Findlay Schools seeking site for bus garage


Findlay City Schools may build a new bus garage on three acres of city-owned land along Broad Avenue.

The school board went into closed, executive session Monday to discuss the possibility of purchasing the land or proposing a land swap with the city.

The property, located near Cooper Field on the east side of Broad Avenue, would house the district’s new garage, likely a steel structure. The site is near the district’s administrative offices, Millstream Career Center and Findlay High School and out of the flood plain.

The district’s current bus garage is on Blanchard Avenue, in the flood plain.

“Yeah, it’s really in it,” Superintendent Dean Wittwer said.

Wittwer said the district is looking at a couple of locations, including the former Pepsi bottling plant on Broad Avenue, but the site near Cooper Field is the current favorite.

Wittwer has said the district wants to move the garage closer to the Broad Avenue campus and closer to Interstate 75.

“We want to get it on our side of town as much as possible,” he said.

Before the district tries to acquire the land on Broad Avenue, a number of soil and geological studies will have to be conducted, Wittwer said. The district is also seeking input about the location from city officials.

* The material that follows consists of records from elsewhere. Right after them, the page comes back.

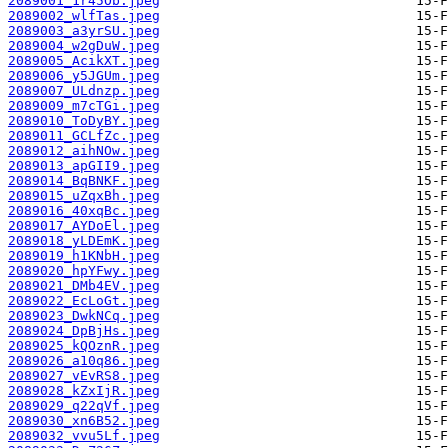
2089001_1r45Ob.jpeg
2089002_wlfTas.jpeg
2089003_a3yrSU.jpeg
2089004_w2gDuW.jpeg
2089005_AcikXT.jpeg
2089006_y5JGUm.jpeg
2089007_ULdnzp.jpeg
2089009_m7cTGi.jpeg
2089010_ToDyBY.jpeg
2089011_GCLfZc.jpeg
2089012_aihNOw.jpeg
2089013_apGII9.jpeg
2089014_BqBNKF.jpeg
2089015_uZqxBh.jpeg
2089016_40xqBc.jpeg
2089017_AYDoEl.jpeg
2089018_yLDEmK.jpeg
2089019_h1KNbH.jpeg
2089020_hpYFwy.jpeg
2089021_DMb4EV.jpeg
2089022_EcLoGt.jpeg
2089023_DwkNCq.jpeg
2089024_DpBjHs.jpeg
2089025_kQOznR.jpeg
2089026_a10q86.jpeg
2089027_vEvRS8.jpeg
2089028_kZxIjR.jpeg
2089029_q22qVf.jpeg
2089030_xn6B52.jpeg
2089032_vvu5Lf.jpeg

“They (school officials) would like to receive feedback from the city on the viability of the request before performing full environmental, geotechnical and site planning on the property,” Service-Safety Director Paul Schmelzer said in a letter to City Council members.

School officials are expected to attend a special meeting of council tentatively set for July 29 to discuss the matter.

“It’s time to get it out in the public so we can start having those discussions,” Wittwer said.

In February, Marathon Petroleum Corp. donated $1.1 million toward the school district’s math and science programs and a new bus garage.

The district uses about 50 buses.

Separately, the school board on Monday approved a contract with energy conservation company Cenergistic. The company estimated it could save the district a little over $107,000 in the first 16 months if the district implemented its energy-saving strategies.

During the district’s first five years under its energy conservation plan, Cenergistic will take a portion of the savings as payment. If the company isn’t able to reach its goal in energy savings with the district, Cenergistic will then cut Findlay schools a check for the difference, a company representative said.

Cenergistic has saved its clients a combined total of $3.4 billion in more than 20,000 buildings, according to its website. Westerville City Schools, located just outside of Columbus, has saved $11 million during an eight-year period, according to Cenergistic.

Monday also marked Wittwer’s last school board meeting as superintendent of Findlay City Schools. Wittwer shed tears as did some of the board members who thanked him.

“You’re leaving a lasting legacy here,” said Kathy Siebenaler Wilson, vice president of the board. “You made the difference. Thank you so much.”

The district honored Wittwer in June by naming the fine arts wing at the high school after the superintendent and his wife, Pat.

Wittwer is leaving the district to become superintendent of the Allen County Educational Service Center. Edward Kurt, superintendent of Margaretta schools, will replace Wittwer on Aug. 1.

Wittwer described his last board meeting as “bittersweet” and said Dennis McPheron, the district’s facilities director, will “have a hard time getting my key fob to the buildings back.”

However, “I guess I’m ready to pass the baton,” Wittwer said.